The Truth About Hair Bias: Colourism in Focus

A new article in Huffington Post’s Black Voices discusses ‘hair colourism’ in the natural hair community

Going natural is seen by many as a journey towards self-love and acceptance. There is an online community of naturalistas willing to offer support and advice from the big chop onwards. There are numerous tutorials showing techniques like twist-outs, braid-outs and bantu knots that will give kinkier textured hair a looser curl pattern. In fact, kinkier hair is rarely held as the most sought after hair type, it is often manipulated to mimic the curls and waves of looser textures.
According to Zeba Blay in her article: Let’s Talk About Colourism In The Natural Hair Community, ‘The message is subtle, but profound. If you’re a black woman with natural hair that is considered “nappy,” your hair isn’t beautiful in its natural state.’

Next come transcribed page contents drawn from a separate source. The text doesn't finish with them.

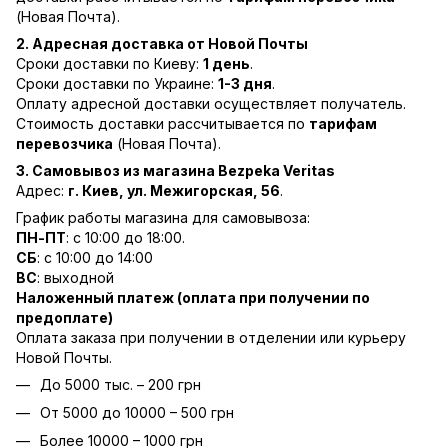
(Новая Почта).
2. Адресная доставка от Новой Почты
Сроки доставки по Киеву:
1 день
.
Сроки доставки по Украине:
1-3 дня
.
Оплату адресной доставки осуществляет получатель.
Стоимость доставки рассчитывается по
тарифам
перевозчика
(Новая Почта).
3. Самовывоз из магазина Bezpeka Veritas
Адрес:
г. Киев, ул. Межигорская, 56
.
График работы магазина для самовывоза:
ПН-ПТ
: с 10:00 до 18:00.
СБ
: с 10:00 до 14:00
ВС
: выходной
Наложенный платеж (оплата при получении по
предоплате)
Оплата заказа при получении в отделении или курьеру
Новой Почты.
До 5000 тыс. – 200 грн
От 5000 до 10000 – 500 грн
Более 10000 – 1000 грн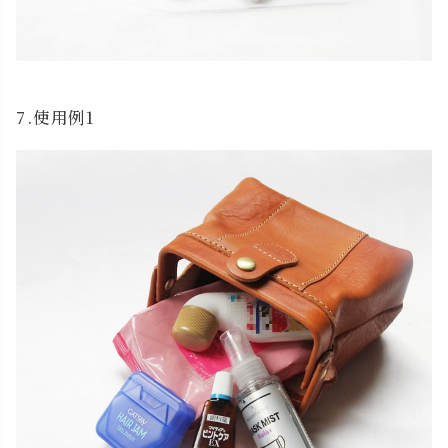
7.使用例1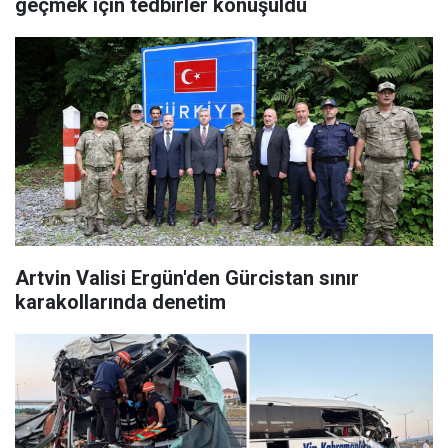
geçmek için tedbirler konuşuldu
Artvin Valisi Ergün'den Gürcistan sınır
karakollarında denetim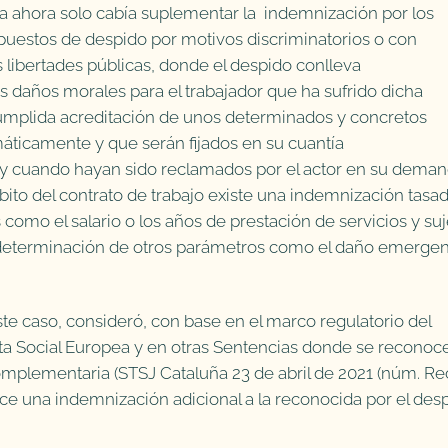
a ahora solo cabía suplementar la indemnización por los
upuestos de despido por motivos discriminatorios o con
libertades públicas, donde el despido conlleva
s daños morales para el trabajador que ha sufrido dicha
umplida acreditación de unos determinados y concretos
áticamente y que serán fijados en su cuantía
 y cuando hayan sido reclamados por el actor en su deman
mbito del contrato de trabajo existe una indemnización tasad
 como el salario o los años de prestación de servicios y suj
determinación de otros parámetros como el daño emergen
ste caso, consideró, con base en el marco regulatorio del
arta Social Europea y en otras Sentencias donde se reconoce
mplementaria (STSJ Cataluña 23 de abril de 2021 (núm. Re
oce una indemnización adicional a la reconocida por el des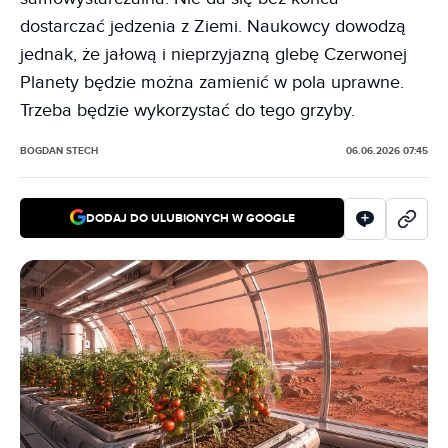
dostarczać jedzenia z Ziemi. Naukowcy dowodzą
jednak, że jałową i nieprzyjazną glebę Czerwonej
Planety będzie można zamienić w pola uprawne.
Trzeba będzie wykorzystać do tego grzyby.
BOGDAN STECH
06.06.2026 07:45
DODAJ DO ULUBIONYCH W GOOGLE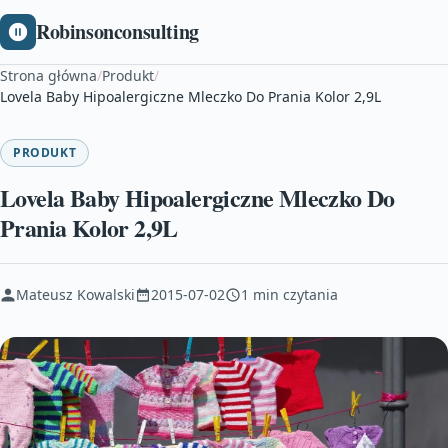
Robinsonconsulting
Strona główna
/
Produkt
/
Lovela Baby Hipoalergiczne Mleczko Do Prania Kolor 2,9L
PRODUKT
Lovela Baby Hipoalergiczne Mleczko Do
Prania Kolor 2,9L
Mateusz Kowalski
2015-07-02
1 min czytania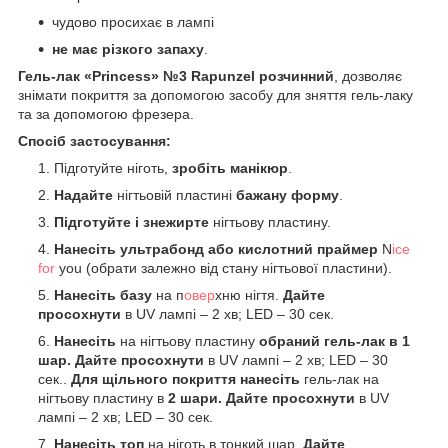
чудово просихає в лампі
не має різкого запаху
.
Гель-лак «Princess» №
3 Rapunzel
розчинний
, дозволяє
знімати покриття за допомогою засобу для зняття гель-лаку
та за допомогою фрезера.
Спосіб застосування:
Підготуйте ніготь,
зробіть манікюр
.
Надайте
нігтьовій пластині
бажану форму
.
Підготуйте і знежирте
нігтьову пластину.
Нанесіть ультрабонд або кислотний праймер
N
ice
for
you (обрати залежно від стану нігтьової пластини).
Нанесіть базу
на п
овер
хню нігтя.
Дайте
просохнути
в UV лампі – 2 хв; LED – 30 сек.
Нанесіть
на нігтьову пластину
обраний гель-лак
в 1
шар. Дайте просохнути
в UV лампі – 2 хв; LED – 30
сек..
Для щільного покриття нанесіть
гель-лак на
нігтьову пластину в
2 шари. Дайте просохнути
в UV
лампі – 2 хв; LED – 30 сек.
Нанесіть топ
на ніготь в тонкий шар.
Дайте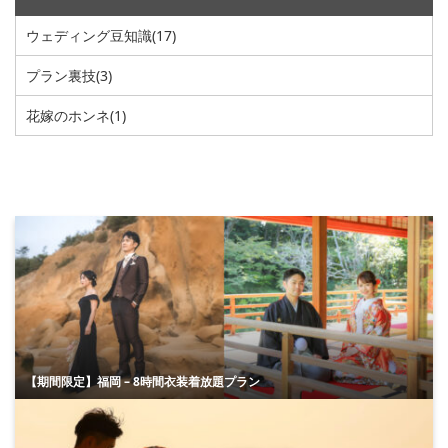
ウェディング豆知識
(17)
プラン裏技
(3)
花嫁のホンネ
(1)
【期間限定】福岡 – 8時間衣装着放題プラン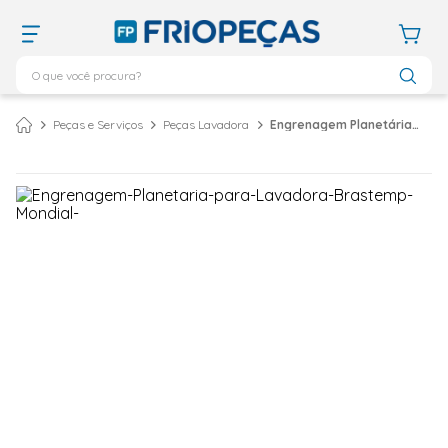
O que você procura?
TERMOS MAIS BUSCADOS
Peças e Serviços
Peças Lavadora
Engrenagem Planetária para Lavadora Brastemp Mondial
ar condicionado 12000
1
º
ar condicionado 9000
2
º
ar condicionado
3
º
ar condicionado 18000
4
º
geladeira
5
º
743
6
º
daikin
7
º
vix
8
º
bebedouro
9
º
midea
10
º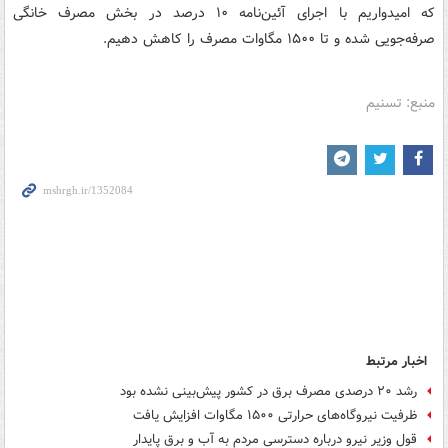
که امیدواریم با اجرای آئین‌نامه ۱۰ درصد در بخش مصرف خانگی
صرفه‌جویی شده و تا ۱۵۰۰ مگاوات مصرف را کاهش دهیم.
منبع: تسنیم
اخبار مرتبط
رشد ۲۰ درصدی مصرف برق در کشور پیش‌بینی نشده بود
ظرفیت نیروگاه‌های حرارتی ۱۵۰۰ مگاوات افزایش یافت
قول وزیر نیرو درباره دسترسی مردم به آب و برق پایدار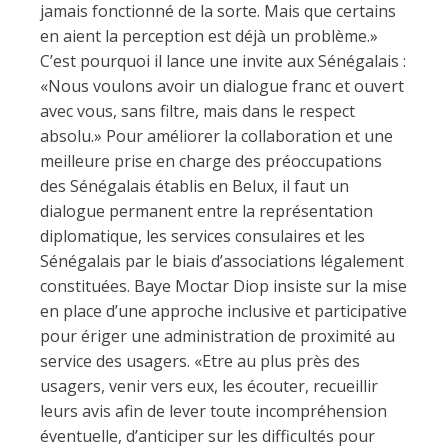
jamais fonctionné de la sorte. Mais que certains
en aient la perception est déjà un problème.»
C’est pourquoi il lance une invite aux Sénégalais :
«Nous voulons avoir un dialogue franc et ouvert
avec vous, sans filtre, mais dans le respect
absolu.» Pour améliorer la collaboration et une
meilleure prise en charge des préoccupations
des Sénégalais établis en Belux, il faut un
dialogue permanent entre la représentation
diplomatique, les services consulaires et les
Sénégalais par le biais d’associations légalement
constituées. Baye Moctar Diop insiste sur la mise
en place d’une approche inclusive et participative
pour ériger une administration de proximité au
service des usagers. «Etre au plus près des
usagers, venir vers eux, les écouter, recueillir
leurs avis afin de lever toute incompréhension
éventuelle, d’anticiper sur les difficultés pour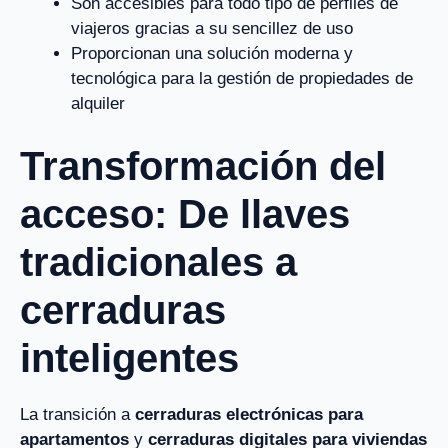
Son accesibles para todo tipo de perfiles de
viajeros gracias a su sencillez de uso
Proporcionan una solución moderna y
tecnológica para la gestión de propiedades de
alquiler
Transformación del
acceso: De llaves
tradicionales a
cerraduras
inteligentes
La transición a
cerraduras electrónicas para
apartamentos
y
cerraduras digitales para viviendas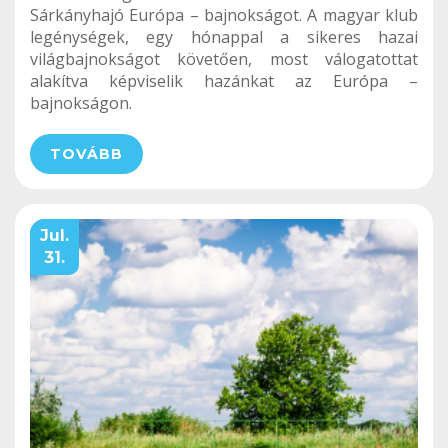
Sárkányhajó Európa – bajnokságot. A magyar klub
legénységek, egy hónappal a sikeres hazai
világbajnokságot követően, most válogatottat
alakítva képviselik hazánkat az Európa –
bajnokságon.
TOVÁBB
Jul.
31.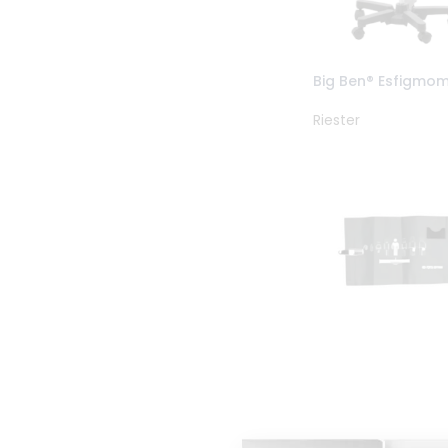
Big Ben® Esfigm
Riester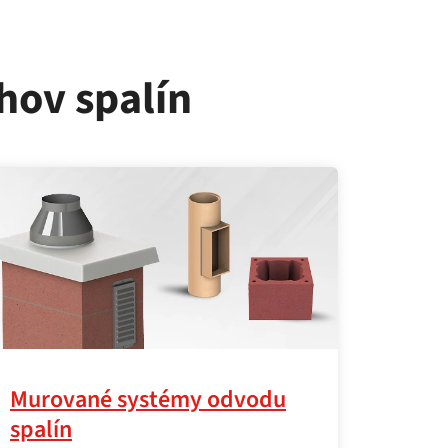
hov spalín
Murované systémy odvodu
spalín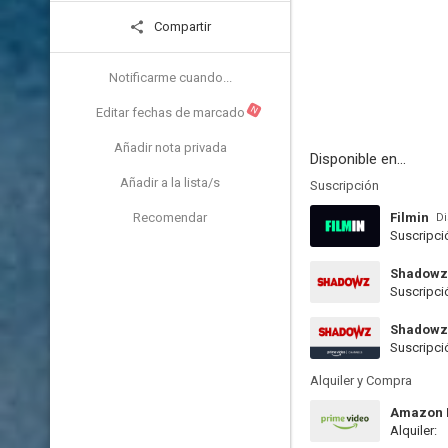
Compartir
Notificarme cuando...
N
Editar fechas de marcado
Añadir nota privada
Disponible en...
Añadir a la lista/s
Suscripción
Recomendar
Filmin
Di
Suscripci
Shadowz
Suscripci
Shadowz
Suscripci
Alquiler y Compra
Amazon P
Alquiler: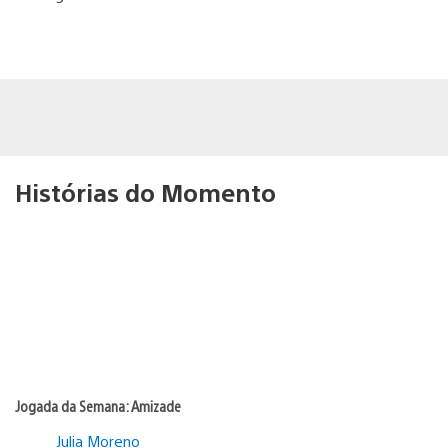
Histórias do Momento
Jogada da Semana: Amizade
Julia Moreno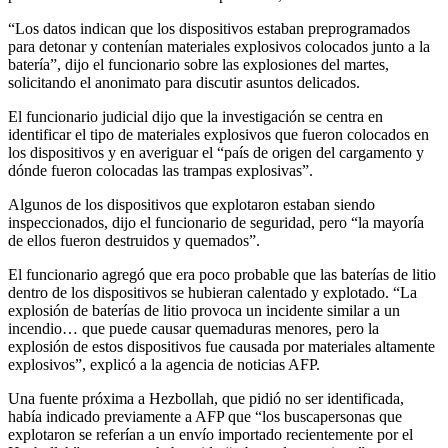
“Los datos indican que los dispositivos estaban preprogramados
para detonar y contenían materiales explosivos colocados junto a la
batería”, dijo el funcionario sobre las explosiones del martes,
solicitando el anonimato para discutir asuntos delicados.
El funcionario judicial dijo que la investigación se centra en
identificar el tipo de materiales explosivos que fueron colocados en
los dispositivos y en averiguar el “país de origen del cargamento y
dónde fueron colocadas las trampas explosivas”.
Algunos de los dispositivos que explotaron estaban siendo
inspeccionados, dijo el funcionario de seguridad, pero “la mayoría
de ellos fueron destruidos y quemados”.
El funcionario agregó que era poco probable que las baterías de litio
dentro de los dispositivos se hubieran calentado y explotado. “La
explosión de baterías de litio provoca un incidente similar a un
incendio… que puede causar quemaduras menores, pero la
explosión de estos dispositivos fue causada por materiales altamente
explosivos”, explicó a la agencia de noticias AFP.
Una fuente próxima a Hezbollah, que pidió no ser identificada,
había indicado previamente a AFP que “los buscapersonas que
explotaron se referían a un envío importado recientemente por el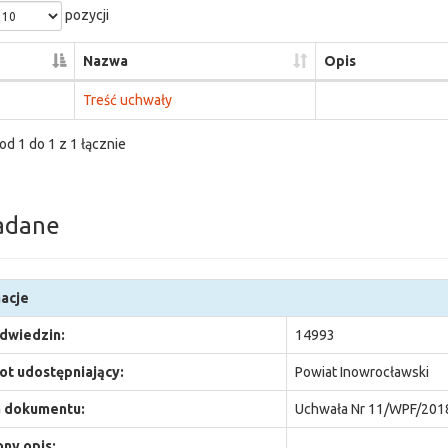
pozycji
Nazwa
Opis
Treść uchwały
od 1 do 1 z 1 łącznie
adane
acje
odwiedzin:
14993
t udostępniający:
Powiat Inowrocławski
 dokumentu:
Uchwała Nr 11/WPF/201
ny opis: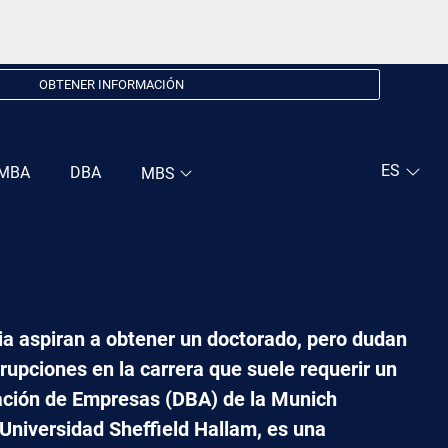
OBTENER INFORMACIÓN
MBA
DBA
MBS
ia aspiran a obtener un doctorado, pero dudan
rrupciones en la carrera que suele requerir un
ación de Empresas (DBA)
de la Munich
 Universidad Sheffield Hallam, es una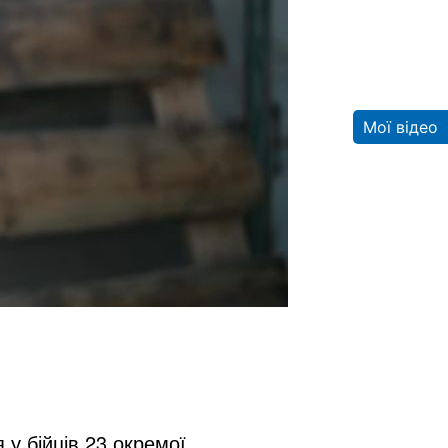
Мої відео
у бійців 23 окремої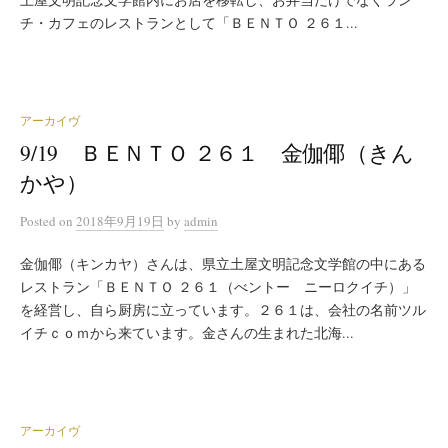
チ・カフェのレストランとして「ＢＥＮＴＯ ２６１...
アーカイヴ
9/19 ＢＥＮＴＯ ２６１ 金伽倻（きん
かや）
Posted
on
2018年9月19日
by
admin
金伽倻（キンカヤ）さんは、県立土屋文明記念文学館の中にある
レストラン「ＢＥＮＴＯ ２６１（べントー ニーロクイチ）」
を経営し、自ら厨房に立っています。２６１は、会社の名前ツル
イチｃｏｍから来ています。金さんの生まれた北海...
アーカイヴ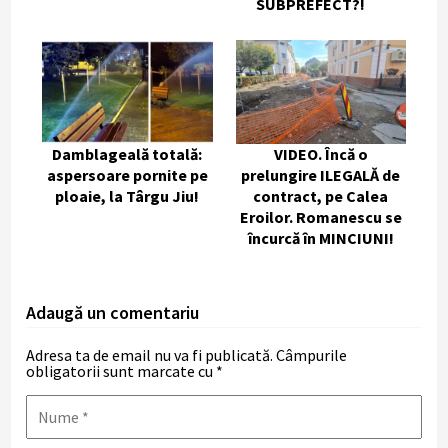
SUBPREFECT?!
Damblageală totală:
VIDEO. Încă o
aspersoare pornite pe
prelungire ILEGALĂ de
ploaie, la Târgu Jiu!
contract, pe Calea
Eroilor. Romanescu se
încurcă în MINCIUNI!
Adaugă un comentariu
Adresa ta de email nu va fi publicată.
Câmpurile
obligatorii sunt marcate cu
*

  • Has colourism trickled in to the natural hair community?
  • Does the preference of looser textures over kinkier hair fuel, the new ‘good hair/bad hair’ debate?
  • Do you agree with Zeba Blay’s article in which she explores the trend of favouring hair that lays flat over shrink-prone, 4C kinks and curls?

Teyonah Parris (above) often wears her hair in its natural state.

Have a read of the article and let us know in the comments below…


  1. by Cherilynn on 29/01/2017  1:34 AM Reply

    Good day I am so delighted I found your site, I really found you by error, while I was looking on Google for something else, Anyhow I am here now and would just like to say thank you for a incredible post and a all round thrilling blog, I don't have time to look over it all at the moment but I have bookmarked it and also included your RSS feeds, so when I have time I will be back to read a great deal more, Please do keep up the superb work.

  2. by Zhana on 01/02/2016  3:33 PM Reply

    We need to love everything about ourselves, including our hair and our skin colour. What is called "nappy" hair is the closest in texture to Sub-Saharan African hair. If we deny or diss "nappy" hair, we are trying to run away from our cultural heritage.